Does AI risk “other” the AIs?
By Joe_Carlsmith @ 2024-01-09T17:51 (+22)
This is a crosspost, probably from LessWrong. Try viewing it there.
nullMatthew_Barnett @ 2024-01-10T22:26 (+11)
(Cross-posted from LW)
I think there's an additional element of Hanson's argument that is both likely true and important, and as far as I can tell unaddressed in your post. When Hanson talks about "othering" AIs, he's often talking about the stuff you mentioned — projecting a propensity to do bad things onto the AIs — but he's also saying that future AIs won't necessarily form a natural, unified coalition against us. In other words, he's rejecting a form of out-group homogeneity used to portray AIs.
As an analogy, among humans, the class of "smart people" are not a natural coalition, even though they could in-principle get together and defeat all of the non-smart people in a one-on-one fight. Why don't smart people do that? Well, one reason is that smart people don't usually see themselves as being part of a coherent identity that includes all the other smart people. Poetically, there isn't much class consciousness among smart people as a unified group. They have diverse motives and interests that wouldn't be furthered much by attempting to join such a front. The argument Hanson makes is that AIs will also not form a natural, unified front against humans in the same sense. The relevant boundaries in future conflicts over power will likely be drawn across other lines.
The idea that AIs won't form a natural coalition has a variety of implications for the standard AI risk arguments. Most notably, it undermines the single-agent model that underlies many takeover stories and arguments for risk. More specifically, if AIs won't form a natural coalition, then,
- We shouldn't model a bunch of AIs (or even a bunch of copies of the same model) as all basically being "a single AI". For instance, in Ajeya's story about AI takeover, she alternates between calling a single copy of an AI model an entity named "Alex" and calling the entire coalition of copies of the same model "Alex". However, in the absence of any unified coalition among the AIs, this conflation makes much less sense.
- It will be hard for AIs to coordinate a violent takeover for basically the same reason why it's hard for humans to coordinate a violent takeover. In order to coordinate a violent plan, you generally need to alert other people about your intentions. However, since other people might not agree with your intentions, each person you inform is a chance for your plan to be exposed, and thus ended. This would apply to AIs who try to inform other AIs about their intentions.
- If an AI is trained to catch deception in other AIs, there isn't a strong reason to assume that it will defect from its training and join the other AI in deceiving against the humans, because it won't necessarily see itself as "an AI" fighting against "the humans".
In my opinion, these examples only scratch the surface of the ways in which your story of AI might depart from the classic AI risk analysis if you don't think AIs will form a natural, unified coalition. When you start to read standard AI risk stories (including from people like Ajeya who do not agree with Eliezer on a ton of things), you can often find the assumption that "AIs will form a natural, unified coalition" written all over it.

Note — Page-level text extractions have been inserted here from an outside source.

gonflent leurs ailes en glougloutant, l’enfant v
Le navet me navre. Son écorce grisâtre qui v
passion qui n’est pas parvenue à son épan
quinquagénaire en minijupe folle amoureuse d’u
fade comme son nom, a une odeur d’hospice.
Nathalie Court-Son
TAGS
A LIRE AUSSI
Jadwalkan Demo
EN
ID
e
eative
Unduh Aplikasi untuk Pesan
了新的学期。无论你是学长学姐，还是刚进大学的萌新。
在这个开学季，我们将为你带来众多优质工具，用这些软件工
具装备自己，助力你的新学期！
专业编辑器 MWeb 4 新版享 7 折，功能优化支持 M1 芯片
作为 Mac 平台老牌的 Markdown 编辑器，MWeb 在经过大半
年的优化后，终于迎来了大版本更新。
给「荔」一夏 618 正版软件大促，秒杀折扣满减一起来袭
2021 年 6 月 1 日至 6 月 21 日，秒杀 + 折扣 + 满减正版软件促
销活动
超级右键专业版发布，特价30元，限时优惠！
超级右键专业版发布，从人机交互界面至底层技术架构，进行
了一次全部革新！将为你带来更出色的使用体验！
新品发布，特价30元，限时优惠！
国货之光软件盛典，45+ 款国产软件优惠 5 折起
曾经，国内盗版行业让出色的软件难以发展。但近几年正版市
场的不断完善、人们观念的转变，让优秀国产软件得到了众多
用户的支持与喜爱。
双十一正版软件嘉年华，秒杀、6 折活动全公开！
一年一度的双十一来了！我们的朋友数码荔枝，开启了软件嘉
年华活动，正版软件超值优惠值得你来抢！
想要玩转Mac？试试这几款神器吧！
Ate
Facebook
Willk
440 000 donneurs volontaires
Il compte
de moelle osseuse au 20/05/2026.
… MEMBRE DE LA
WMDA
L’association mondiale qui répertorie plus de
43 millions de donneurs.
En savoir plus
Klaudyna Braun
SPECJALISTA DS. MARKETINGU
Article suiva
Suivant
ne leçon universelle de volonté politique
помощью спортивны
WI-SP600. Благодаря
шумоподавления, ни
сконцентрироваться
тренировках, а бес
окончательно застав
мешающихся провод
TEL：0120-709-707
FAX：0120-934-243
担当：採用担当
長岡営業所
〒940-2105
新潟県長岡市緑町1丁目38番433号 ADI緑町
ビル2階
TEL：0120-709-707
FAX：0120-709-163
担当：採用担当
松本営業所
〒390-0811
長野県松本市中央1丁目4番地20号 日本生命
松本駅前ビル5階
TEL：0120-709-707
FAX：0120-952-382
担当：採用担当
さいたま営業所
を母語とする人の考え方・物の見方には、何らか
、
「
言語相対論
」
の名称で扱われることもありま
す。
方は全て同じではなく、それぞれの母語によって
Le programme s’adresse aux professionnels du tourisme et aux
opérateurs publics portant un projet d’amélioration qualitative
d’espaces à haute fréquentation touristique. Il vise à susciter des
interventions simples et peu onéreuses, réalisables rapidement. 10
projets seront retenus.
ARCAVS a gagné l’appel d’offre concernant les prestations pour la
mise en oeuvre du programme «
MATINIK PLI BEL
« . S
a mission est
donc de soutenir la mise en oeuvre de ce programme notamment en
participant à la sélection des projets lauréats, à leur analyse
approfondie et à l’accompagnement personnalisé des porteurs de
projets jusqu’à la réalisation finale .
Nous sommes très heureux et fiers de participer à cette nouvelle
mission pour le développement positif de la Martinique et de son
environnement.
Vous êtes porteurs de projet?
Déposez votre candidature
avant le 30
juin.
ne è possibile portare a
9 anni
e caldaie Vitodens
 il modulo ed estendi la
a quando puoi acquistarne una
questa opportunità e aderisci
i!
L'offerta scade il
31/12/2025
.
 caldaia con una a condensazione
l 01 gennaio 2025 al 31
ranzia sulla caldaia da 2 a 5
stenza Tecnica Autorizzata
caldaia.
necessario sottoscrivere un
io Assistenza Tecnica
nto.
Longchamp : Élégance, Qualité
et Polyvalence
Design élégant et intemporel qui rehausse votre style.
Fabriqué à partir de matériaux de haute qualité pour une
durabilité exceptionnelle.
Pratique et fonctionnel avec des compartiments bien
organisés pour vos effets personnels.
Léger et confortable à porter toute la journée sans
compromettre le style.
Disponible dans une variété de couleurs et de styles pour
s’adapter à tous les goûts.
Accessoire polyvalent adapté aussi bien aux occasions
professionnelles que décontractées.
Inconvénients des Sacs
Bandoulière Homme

Nick K. @ 2024-01-11T16:29 (+1)
I'm just noting that you are assuming that we have many robustly aligned AI's, in which case I agree that take-over seems less likely.
Absent this assumption, I don't think that "AIs will form a natural, unified coalition" is the necessary outcome, but it seems reasonable that the other outcomes will look functionally the same for us.
Vasco Grilo @ 2024-01-14T15:27 (+2)
Nice post, Joe.
For two: clearly some sorts of otherness warrant some sorts of fear. For example: maybe you, personally, don't like to murder. But Bob, well: Bob is different. If Bob gets a bunch of power, then: yep, it's OK to hold your babies close. And often OK, too, to try to "control" Bob into not-killing-your-babies. Cf, also, the discussion of getting-eaten-by-bears in the first essay. And the Nazis, too, were different in their own way. Of course, there's a long and ongoing history of mistaking "different" for "the type of different that wants to kill your babies." We should, indeed, be very wary. But liberal tolerance has never been a blank check; and not all fear is hatred.
I think the strength of this point may be misleading. The word "murder" usually has a negative connotation in language, so if one hears that "a murderer got lots of power", then one should reasonably expect more negative stuff. However, although killing humans is almost always bad, it is not necessarily bad. For example, I think it would be totally fine to kill a terrorist to prevent the death of e.g. 1 M people. To assess the value of a given action, we have to ask what is better from the point of view of the universe. Once one does that, AI killing all humans is no longer necessarily bad, but it will also not be good for free.